→ RECORDS TO USE:

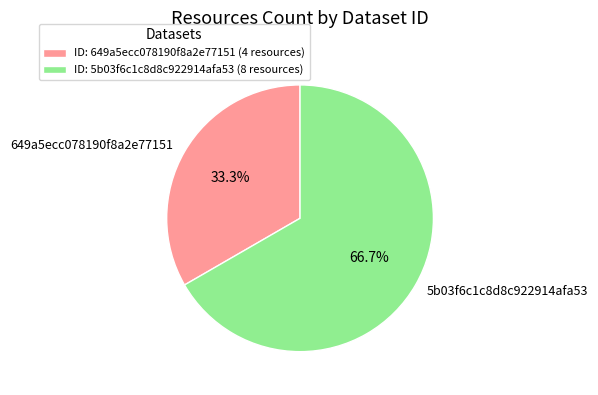

The 5b03f6c1c8d8c922914afa53 slice represents 67% of the pie. True or false?

True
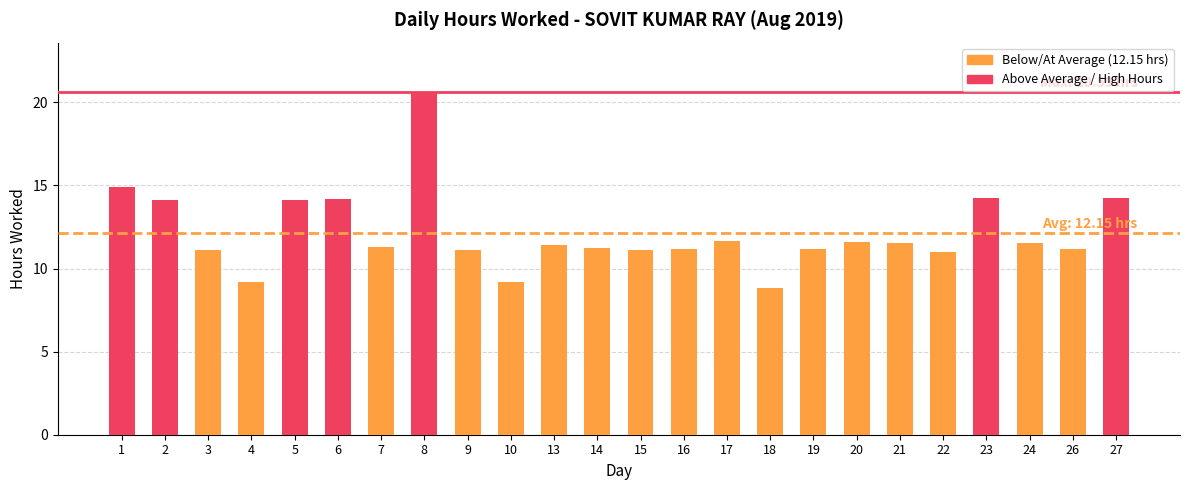

True or false: the data shows 6.5 at 6.

False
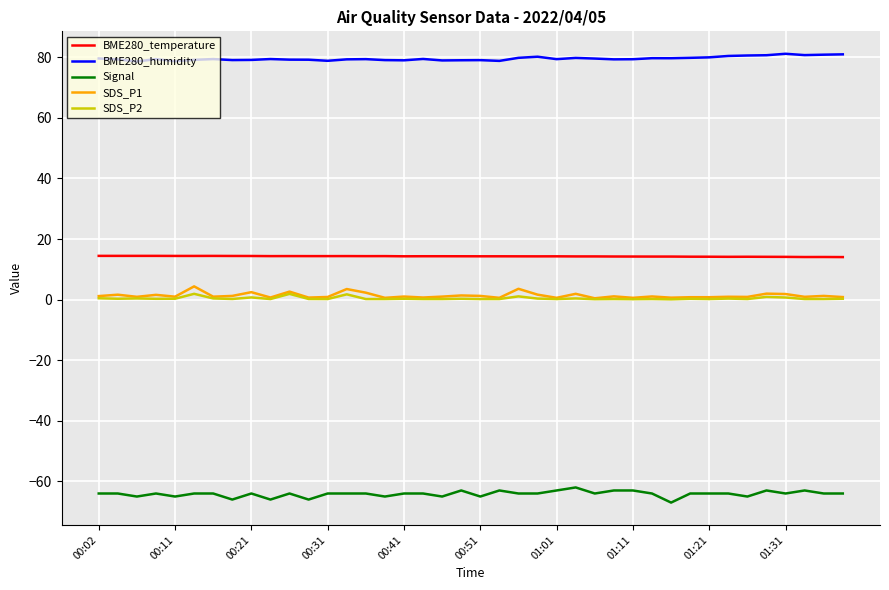

What is the minimum value shown in the chart?

-67.0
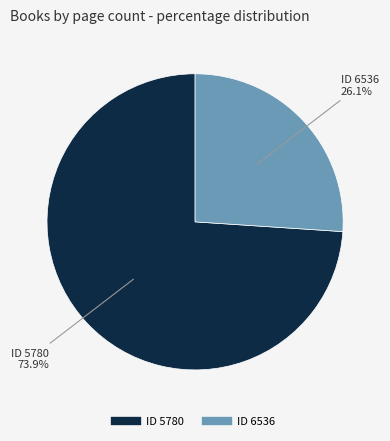

Is there a majority slice in this chart?

Yes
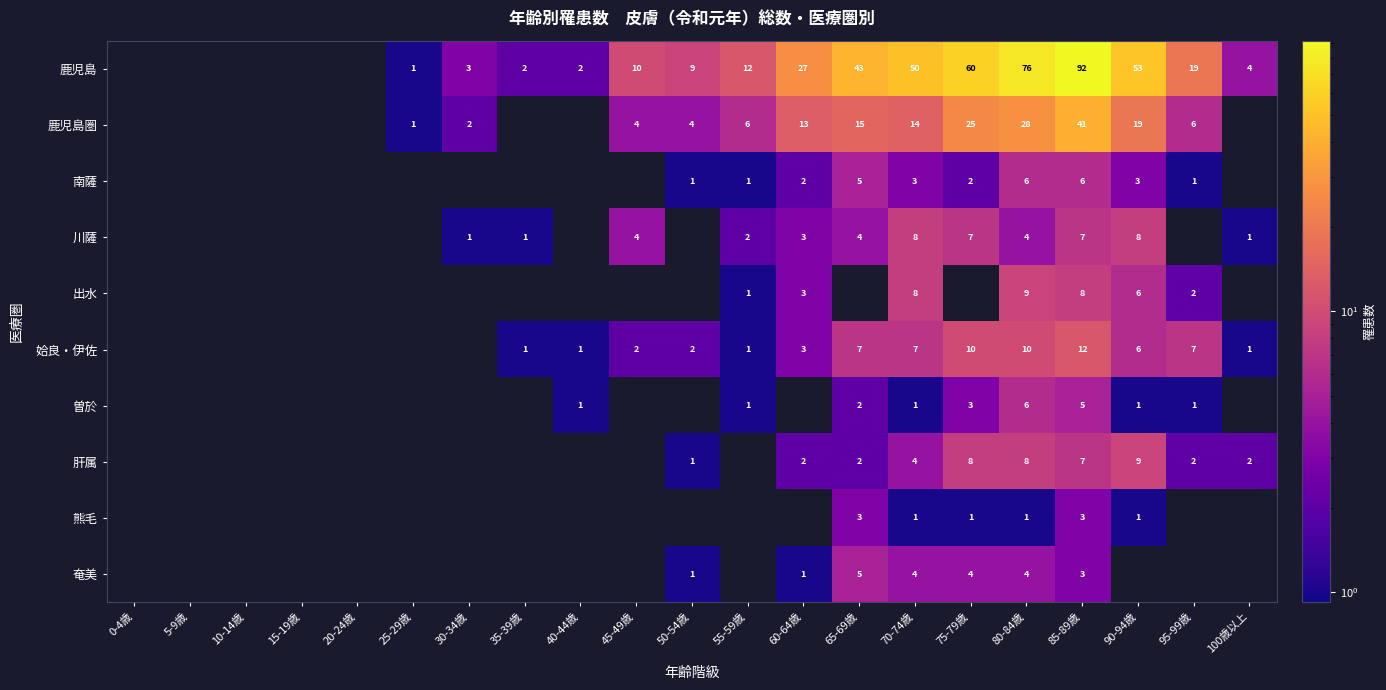

Which label corresponds to the smallest value in the chart?

0-4歳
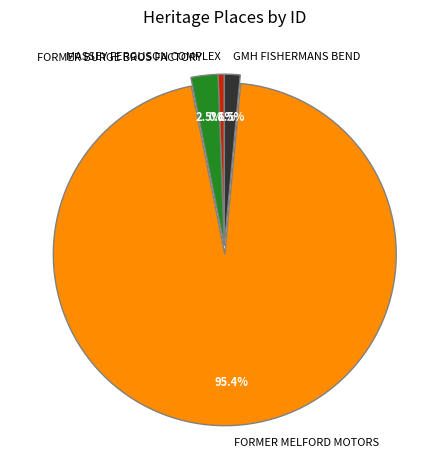

Between FORMER MELFORD MOTORS and MASSEY FERGUSON COMPLEX, which is larger?

FORMER MELFORD MOTORS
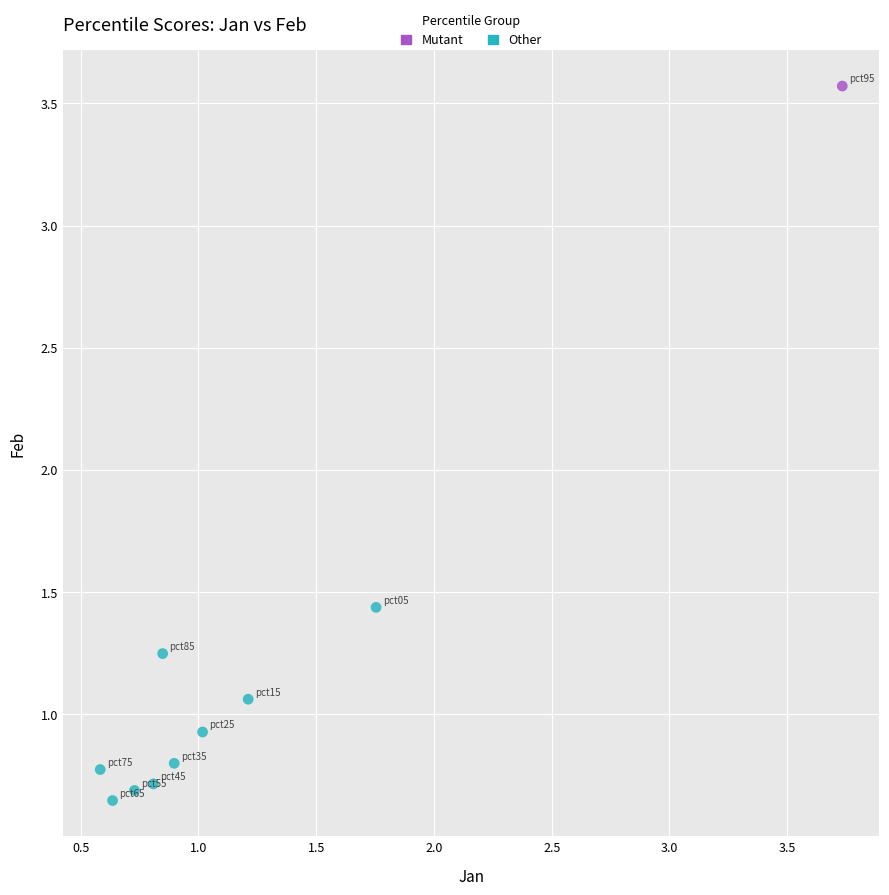

What are all the series names shown in the legend?

Mutant, Other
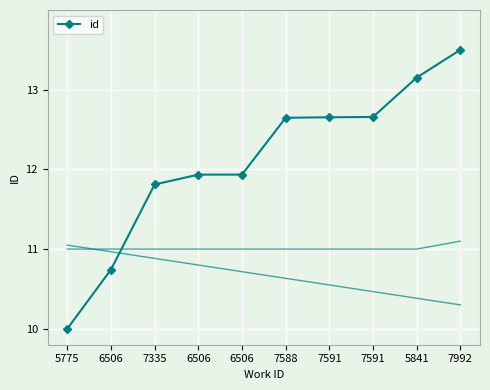

Count the number of data series in this chart.

1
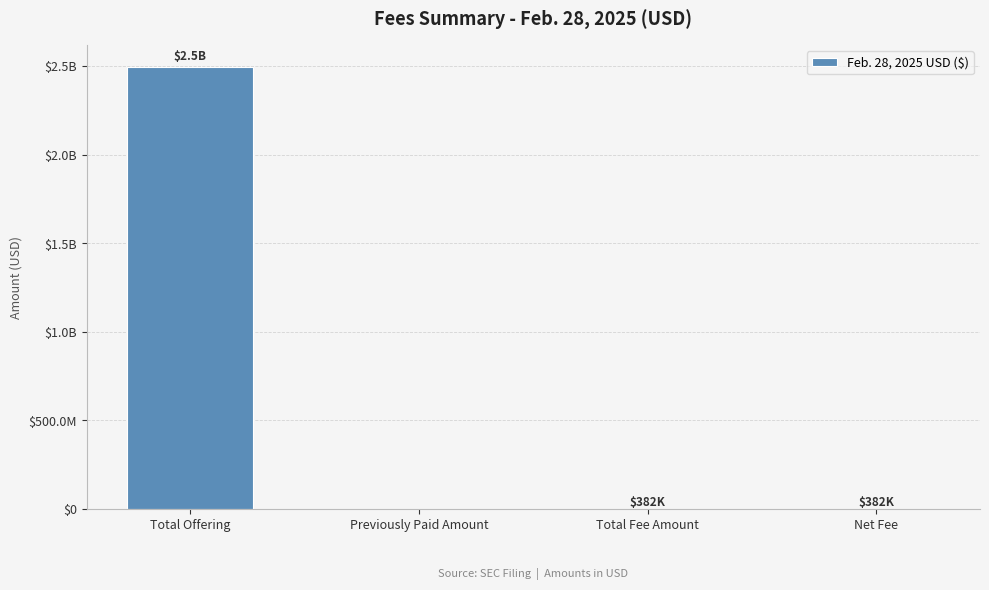

Are the bars horizontal?

No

→ WORK REQUIRED: Return the data above word for word, line by line, with the pictures left out.

→ YOUR SOLUTION:
The 5b03f6c1c8d8c922914afa53 slice represents 67% of the pie. True or false?

True

True or false: the data shows 6.5 at 6.

False

What is the minimum value shown in the chart?

-67.0

Is there a majority slice in this chart?

Yes

Which label corresponds to the smallest value in the chart?

0-4歳

Between FORMER MELFORD MOTORS and MASSEY FERGUSON COMPLEX, which is larger?

FORMER MELFORD MOTORS

What are all the series names shown in the legend?

Mutant, Other

Count the number of data series in this chart.

1

Are the bars horizontal?

No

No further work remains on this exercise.